Just finished “The Cutie.” I have read most of the Parker novels, but other than that virtually nothing besides Raymond Chandler in the crime genre. I loved “The Cutie” – though I’m no judge where it stands in other literature of its type during the same time. I’m finding that Westlake helps me fill the gap that resulted in the existing dearth of Chandler material.
Matthew, that’s a fair point. But then, The Cutie could be taken as a reference to a cute girl; I’d never seen it used in the context Westlake uses it until I read The Mercenaries…
Shawna, I think The Mercenaries/The Cutie holds its own against others of that ilk. It’s just that Westlake’s writing moved to a whole new level a couple of years later with the Parkers.
Oh, the Mercenaries is probably a better than the Cutie. The Cutie does not in anyway sound hardboiled. The Smashers sounds like a Matt Helm book that Donald Hamilton never got around to writing.
If we’re taking votes, I’m with Westlake in preferring The Cutie as a title. I think it does sound hard-boiled, like a Mickey Spillane novel, and I like that it’s a crimeland slang term I didn’t know before I read the book.
Yeah, I guess it fits in that context. And that’s the title most people are gonna know it by now anyway!
---------------
WORK TASK - Reproduce word for word the part of the comment thread on The Cutie that begins at "Oh, the Mercenaries" and stops after "around to writing.".

DATA BLOCK -
---------------
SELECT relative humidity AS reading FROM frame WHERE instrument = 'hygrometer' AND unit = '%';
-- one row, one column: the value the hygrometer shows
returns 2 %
---------------
RESPONSE AREA -
Oh, the Mercenaries is probably a better than the Cutie. The Cutie does not in anyway sound hardboiled. The Smashers sounds like a Matt Helm book that Donald Hamilton never got around to writing.